Second, there are no substitutes for tax exempt money market funds. There are a variety of ways to earn taxable income on cash, such as bank deposits, repo and commercial paper. Only tax exempt money funds offer same-day cash redemptions with a stable value, diversification and tax-exempt yield.

No Realistic Risk of Fees or Gates

Finally, although tax exempt funds are permitted to impose liquidity fees and redemption gates, it should be practically impossible for them to do so. This is because the structure of the tax exempt market forces tax exempt funds to hold large amounts of weekly liquid assets. Most municipalities issue one-year notes to smooth over their lumpy cash flows. Only a handful of publicly utilities and similar enterprises issue tax-exempt commercial paper with shorter maturities. Long-term funding comprises the balance of the “short-term” market, which uses demand features (most commonly for seven days) to bring the bonds within the maturity limits of 2a-7.

Rule 2a-7 requires money market funds to limit their dollar-weighted average maturity (“WAM”) to no more than 60 days. One year notes quickly use up much of this WAM limit, with a 10% position adding 36.5 days to a fund’s WAM. Tax exempt funds must invest most of the balance of their portfolio in seven-day instruments to stay well within the 60 day limitation.

Investors can verify this using the daily website information now required by 2a-7. I found a representative fund that consistently maintained 75% of its assets in weekly liquid assets. Assuming all of these weekly liquid assets have a maturity for purposes of WAM of seven days (tax exempt funds don’t invest in longer-dated treasuries or government notes), they contribute 5.25 days to the fund’s WAM. The fund’s current WAM is 38 days, which means that the remaining 25% of the portfolio has a WAM of 131 days. (38 days minus 5.25 days, divided by 25%).

A fund’s directors cannot impose a fee or gate until the fund’s weekly liquid assets fall below 30%. If shareholders redeemed 45% of the shares, and the fund liquidated exclusively weekly liquid assets for the redemptions, we might think that this would reduce weekly liquid assets from 75% to 30%. But the redemptions make the fund smaller, and weekly liquid assets would remain nearly 55% of total assets. Hence, the fund could not impose a fee or gate.

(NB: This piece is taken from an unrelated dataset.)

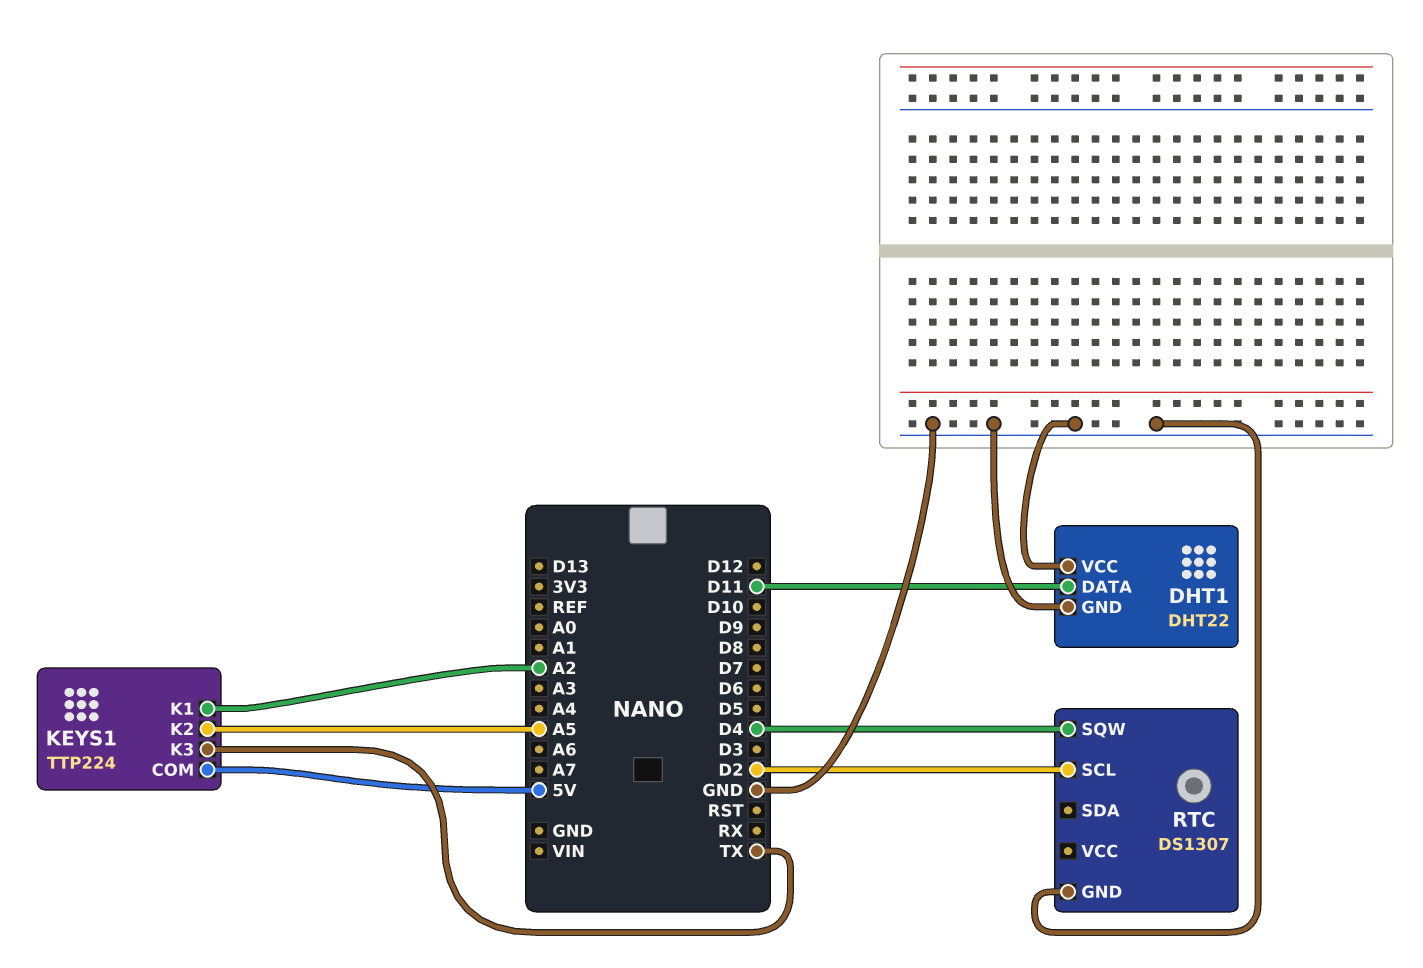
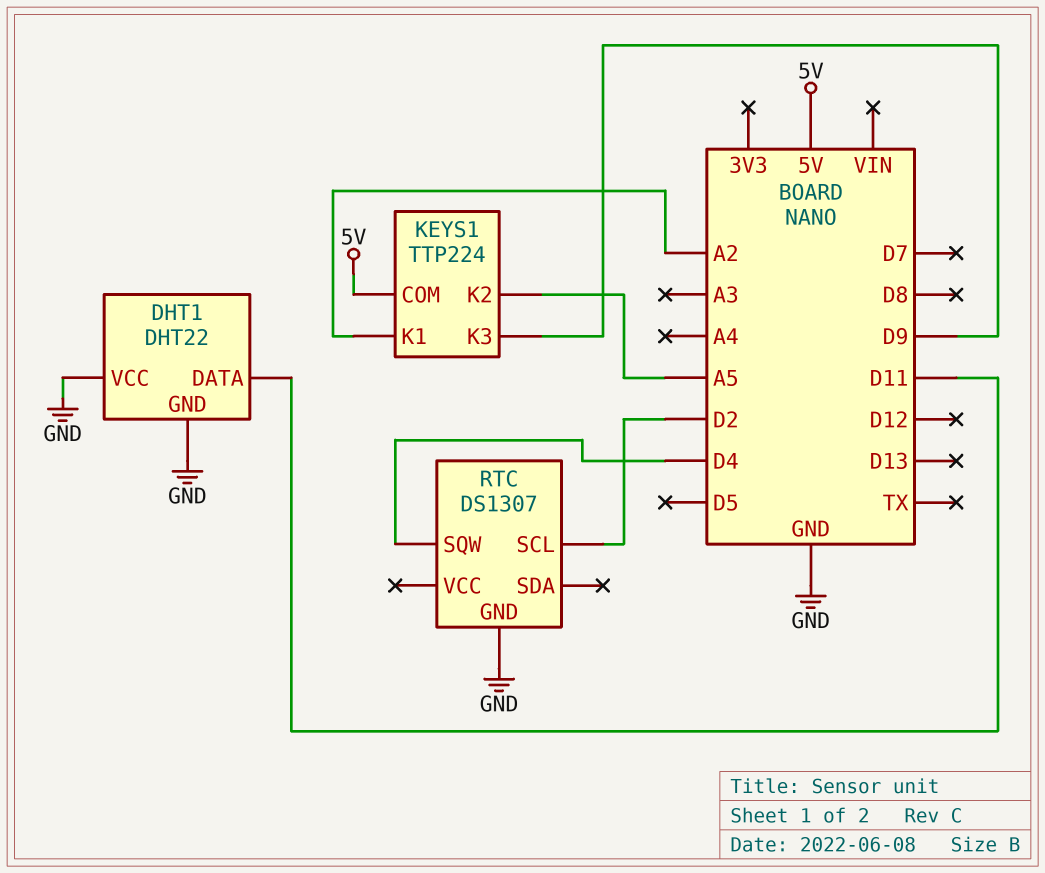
KEYS1 pin K3: TX -> D9

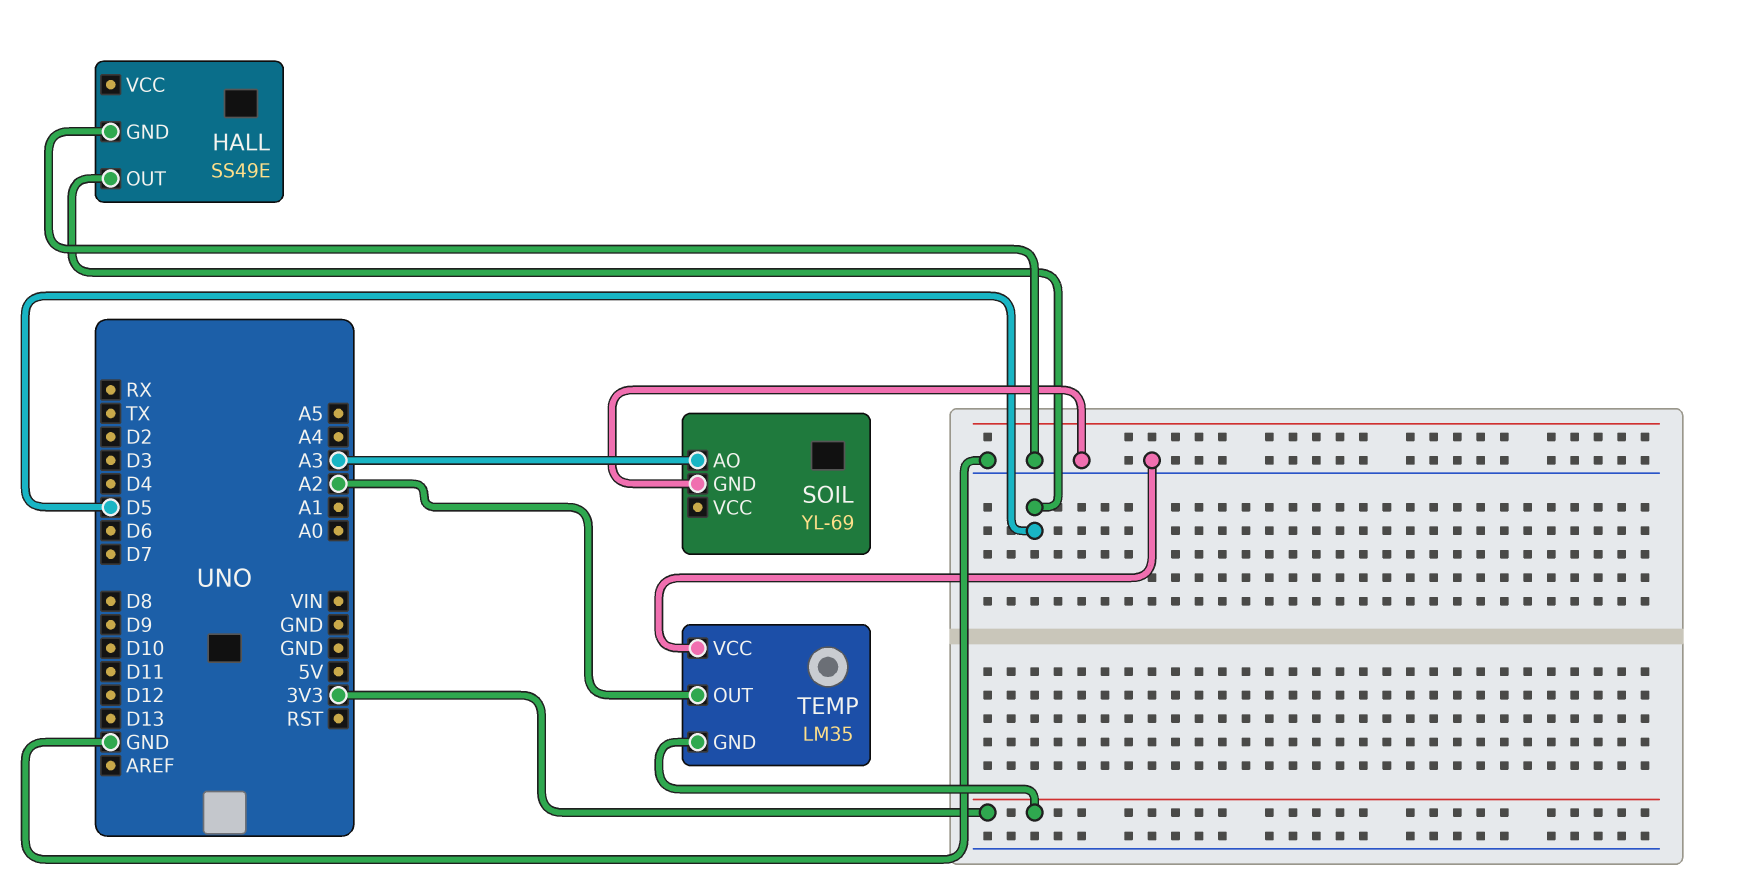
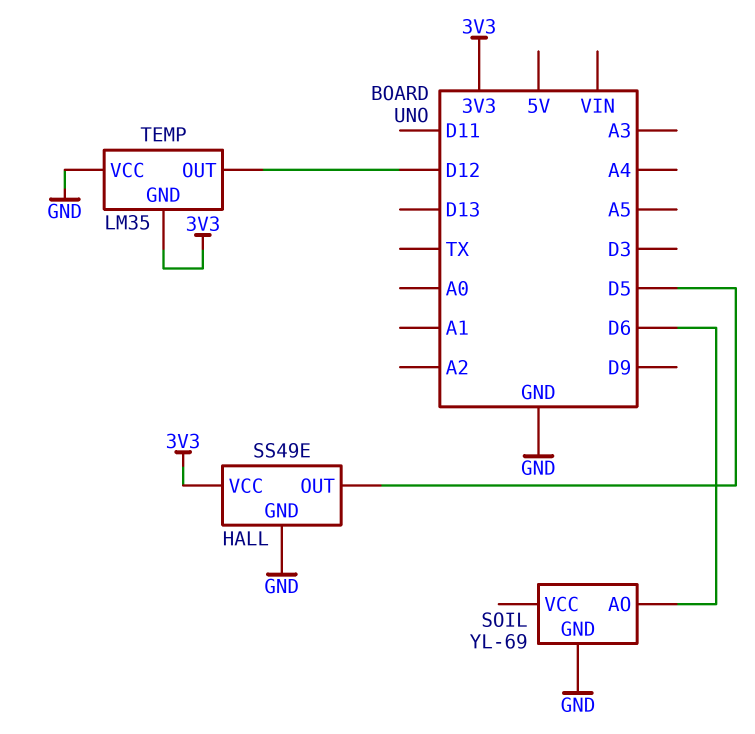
HALL pin VCC: none -> 3V3
SOIL pin AO: A3 -> D6
TEMP pin OUT: A2 -> D12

This level of redemptions would cause the fund to break a dollar, however, because the remaining portfolio would now comprise 45% of the assets and contribute 59 days to the fund’s WAM. When added to the 4 days of WAM contributed by the weekly liquid assets, the fund’s total WAM would exceed 2a-7’s 60-day WAM limitation.

Once the 60-day limit is breached, a fund may no longer use amortized cost to maintain a stable NAV. Absent other relief from the SEC, a fund that breaches the WAM limitation must either break a dollar or liquidate. This would moot the need for fees or gates before weekly liquid assets reached a level that would permit the fund to impose them.

Reconsidering Tax Exempt Funds

While the prospect of redemptions causing a fund to break a dollar may seem as alarming as the prospect of a fee or gate, this is not a new risk. 2a-7 has always imposed a WAM limit. Even during the financial crisis, tax exempt funds never experienced the combination of redemptions and illiquid market conditions required to cause them to breach the WAM limit. Investors who were comfortable with this risk before the current reforms may therefore want to reconsider the advantages of tax exempt funds.